Nurturing – of animals, people, and the earth – is another theme that runs through her days. Virgil, who was once "on death row in New York City," is the latest in a very long line of dogs and horses – plus one feral cat – who have found refuge on Pobiz Farm. Kumin doesn't congratulate herself on her compassion, though. Instead, she shrugs and says, "I take in so many strays because so many need homes."

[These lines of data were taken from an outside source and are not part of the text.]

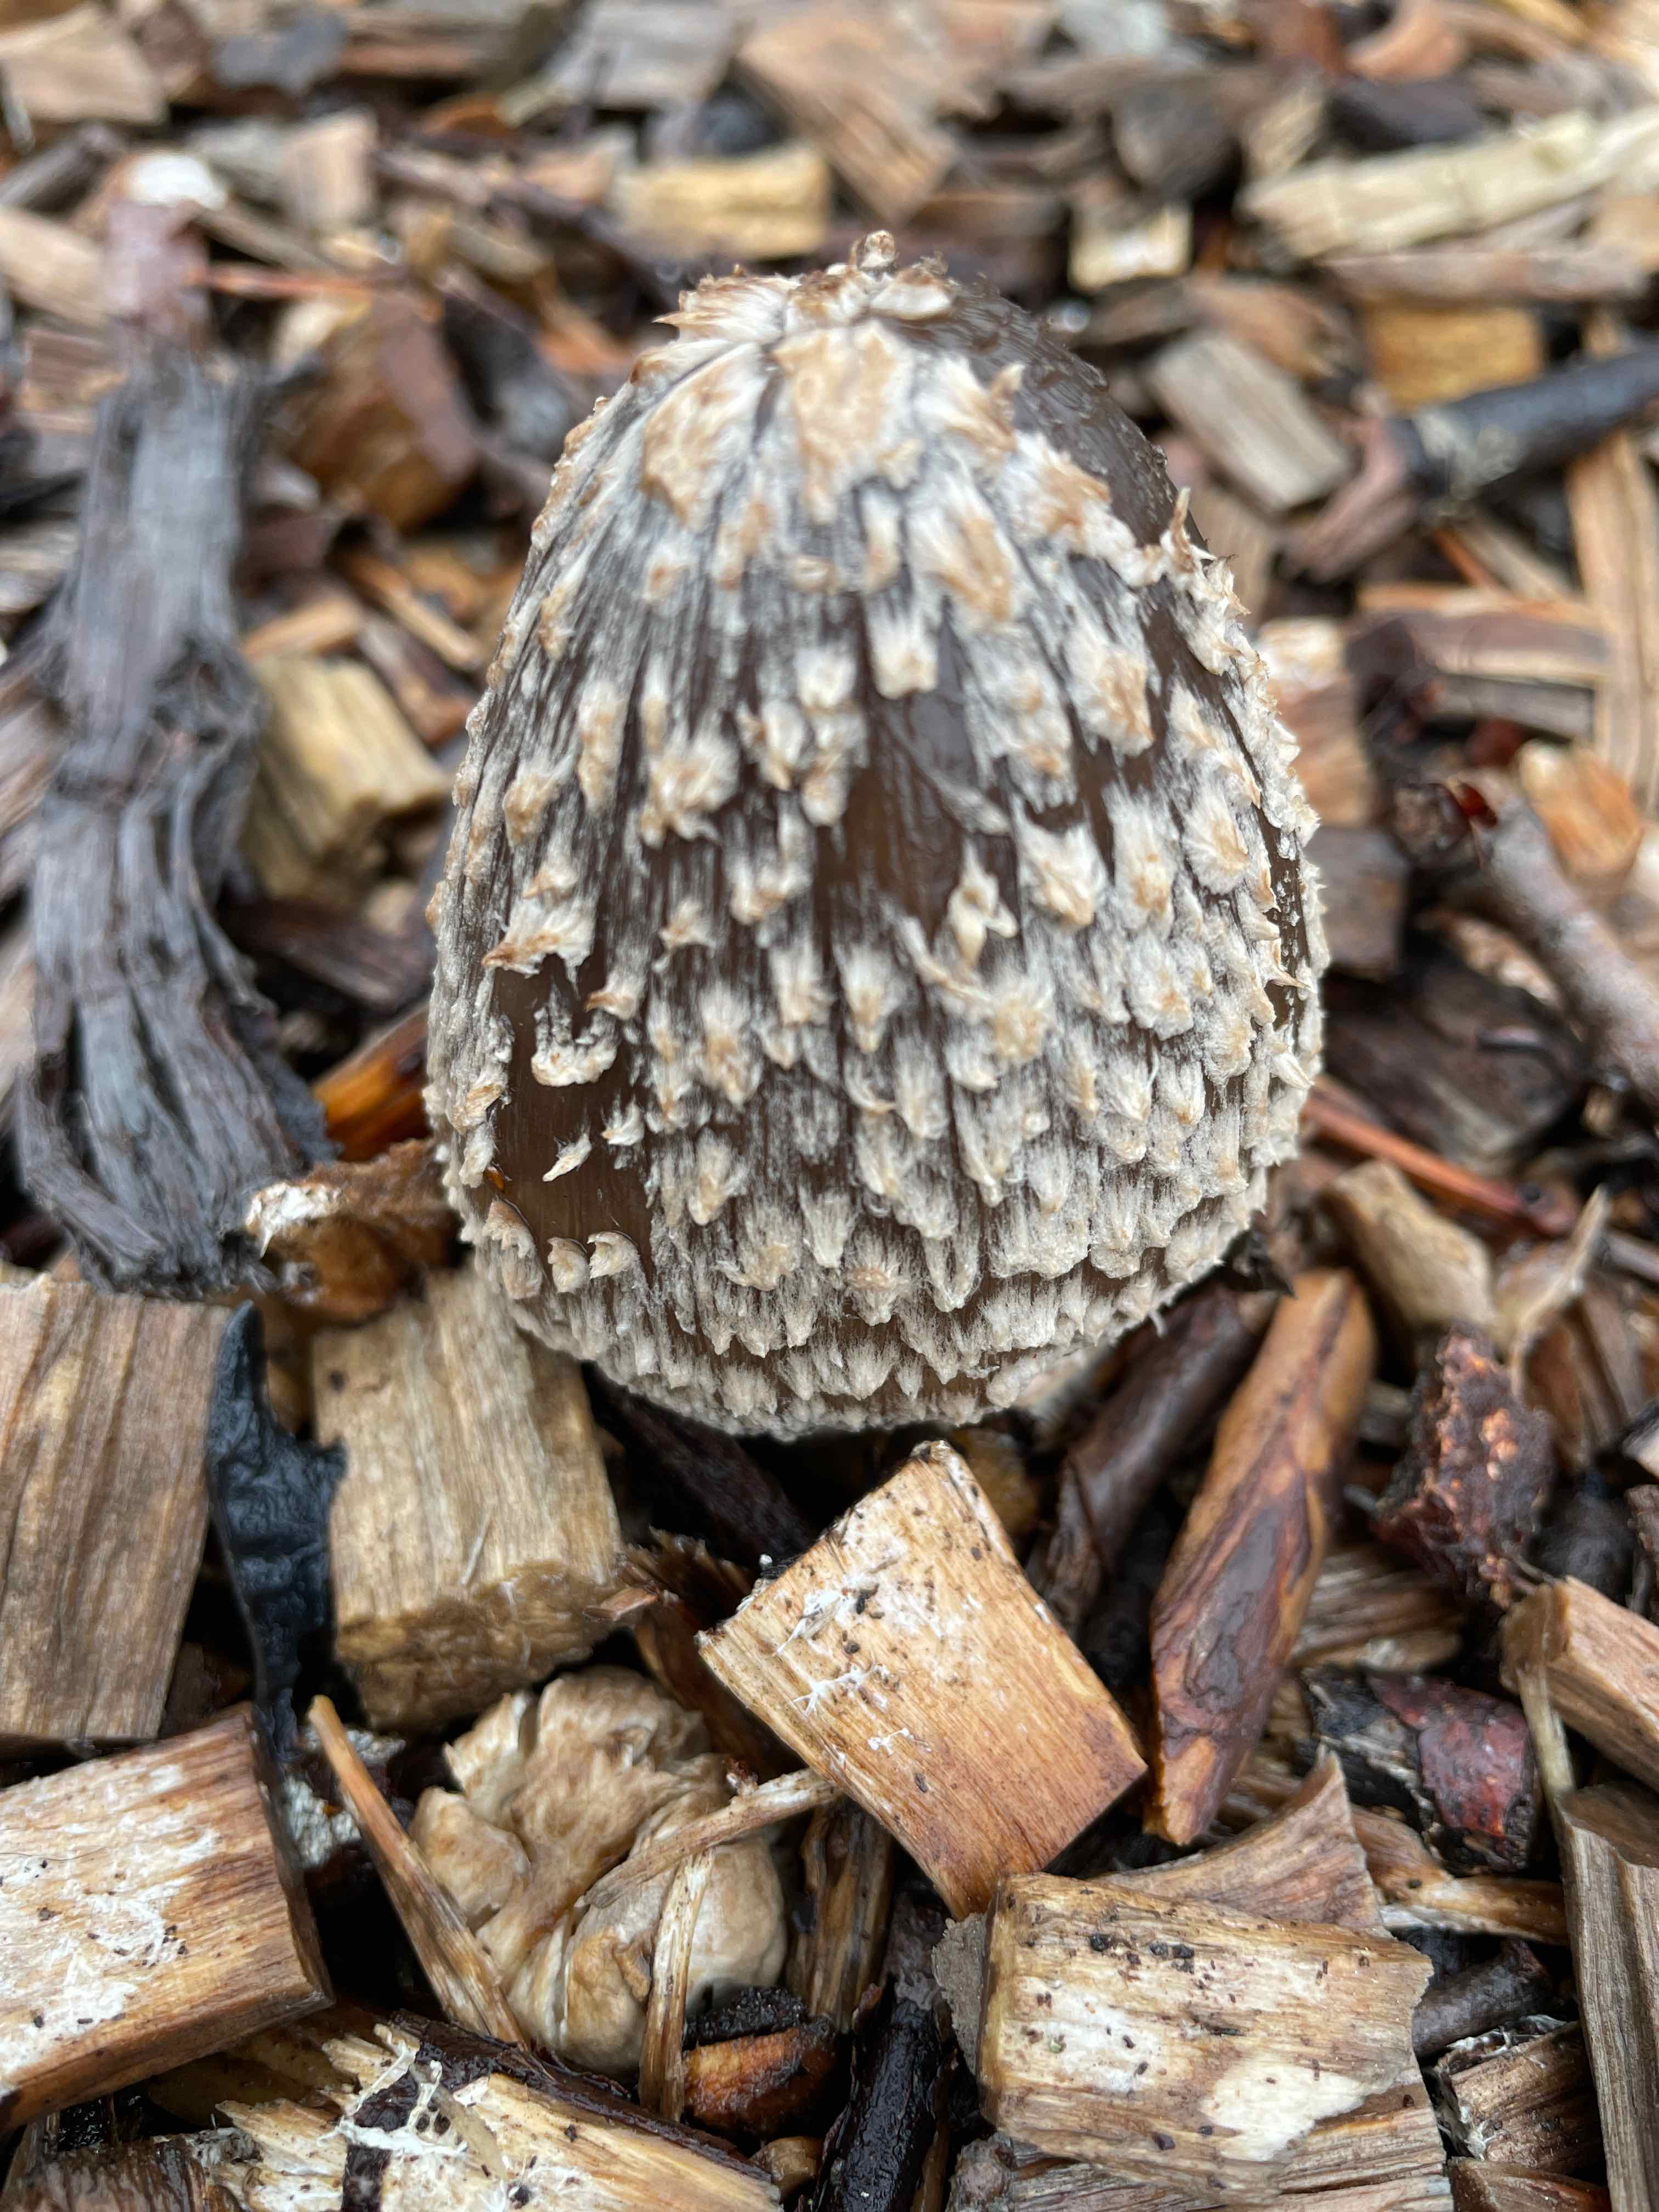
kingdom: Fungi
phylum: Basidiomycota
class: Agaricomycetes
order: Agaricales
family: Psathyrellaceae
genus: Coprinopsis
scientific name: Coprinopsis picacea
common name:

Her observations about teaching are equally straightforward. "I dislike the use of abstractions, especially absolute nouns. I want my students to use metaphors and similes. I'm tough about that." Her voice becomes softer, though, when she describes a student at New England College who is about to have his first book published, at age 60. "I feel good about that because I mentored him."
The balance of toughness and tenderness, industry and intensity is present throughout her conversation.
"My work has gotten bonier over the past 10 years," she says. "I've always had a narrative thread, but my poems are tougher, more focused now; they use fewer adjectives. The poet's investment in the material is what makes a poem memorable."
Kumin realizes that some readers would prefer she stick to nature poetry, rather than venturing into politics or war again. "My nature poems come from a gentler place," she concedes, "but nature isn't always so clever. A chipmunk only finds 1 out of 4 nuts it stores. That's not a very good design."
After an hour, Kumin is anxious to end the interview and return to her writing. Once planting season starts, in April, she won't have much time for anything but her garden. "I still have a month's worth of onions from last year's harvest. I never have to buy a vegetable," she says.
At the door, she hands her visitor an apple to eat on the ride home, and she looks again at the sky. "The sun keeps trying to come out but can't quite make it."
That's not true of the poet, who remains in a season of activity regardless of what the weather is doing.
• Elizabeth Lund regularly reviews poetry for the Monitor.